▸ Exercise directions
Those lines of the following listing which contain the string "sistema" should be returned.

-- Records to process follows --

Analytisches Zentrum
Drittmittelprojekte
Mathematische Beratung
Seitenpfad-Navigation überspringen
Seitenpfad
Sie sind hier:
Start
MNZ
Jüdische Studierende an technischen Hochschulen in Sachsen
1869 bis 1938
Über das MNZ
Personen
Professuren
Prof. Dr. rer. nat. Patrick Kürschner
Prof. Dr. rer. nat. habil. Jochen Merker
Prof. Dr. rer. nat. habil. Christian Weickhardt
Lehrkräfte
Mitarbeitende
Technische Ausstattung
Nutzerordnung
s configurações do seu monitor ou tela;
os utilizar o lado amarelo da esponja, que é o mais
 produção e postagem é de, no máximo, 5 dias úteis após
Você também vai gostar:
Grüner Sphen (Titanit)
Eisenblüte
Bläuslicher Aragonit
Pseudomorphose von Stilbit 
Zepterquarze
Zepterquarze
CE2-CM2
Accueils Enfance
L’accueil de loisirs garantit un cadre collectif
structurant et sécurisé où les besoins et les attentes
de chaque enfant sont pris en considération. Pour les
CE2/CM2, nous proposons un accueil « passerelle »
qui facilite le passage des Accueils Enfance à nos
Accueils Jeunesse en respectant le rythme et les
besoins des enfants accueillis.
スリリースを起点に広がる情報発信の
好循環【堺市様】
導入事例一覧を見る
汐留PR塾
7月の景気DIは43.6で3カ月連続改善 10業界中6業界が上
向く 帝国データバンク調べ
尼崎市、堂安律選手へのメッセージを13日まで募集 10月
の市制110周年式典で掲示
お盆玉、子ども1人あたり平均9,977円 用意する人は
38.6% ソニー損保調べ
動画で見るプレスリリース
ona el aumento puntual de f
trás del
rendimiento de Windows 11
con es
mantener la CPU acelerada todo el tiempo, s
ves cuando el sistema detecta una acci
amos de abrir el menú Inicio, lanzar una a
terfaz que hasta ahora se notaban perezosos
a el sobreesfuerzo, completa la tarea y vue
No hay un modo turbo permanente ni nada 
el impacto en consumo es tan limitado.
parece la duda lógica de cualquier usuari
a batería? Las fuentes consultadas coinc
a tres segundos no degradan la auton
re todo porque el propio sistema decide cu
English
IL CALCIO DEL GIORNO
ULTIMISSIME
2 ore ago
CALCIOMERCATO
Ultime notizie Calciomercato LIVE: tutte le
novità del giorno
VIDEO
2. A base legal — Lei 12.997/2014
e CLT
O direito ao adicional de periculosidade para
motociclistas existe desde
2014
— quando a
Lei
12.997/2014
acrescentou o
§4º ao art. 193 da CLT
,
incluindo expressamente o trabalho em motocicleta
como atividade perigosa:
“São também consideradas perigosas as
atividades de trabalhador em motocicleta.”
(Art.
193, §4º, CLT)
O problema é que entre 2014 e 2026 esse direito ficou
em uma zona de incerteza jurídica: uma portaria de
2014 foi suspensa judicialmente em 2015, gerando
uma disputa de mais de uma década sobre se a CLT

-- Records to process concluded --

▸ Answer to the problem
ves cuando el sistema detecta una acci
re todo porque el propio sistema decide cu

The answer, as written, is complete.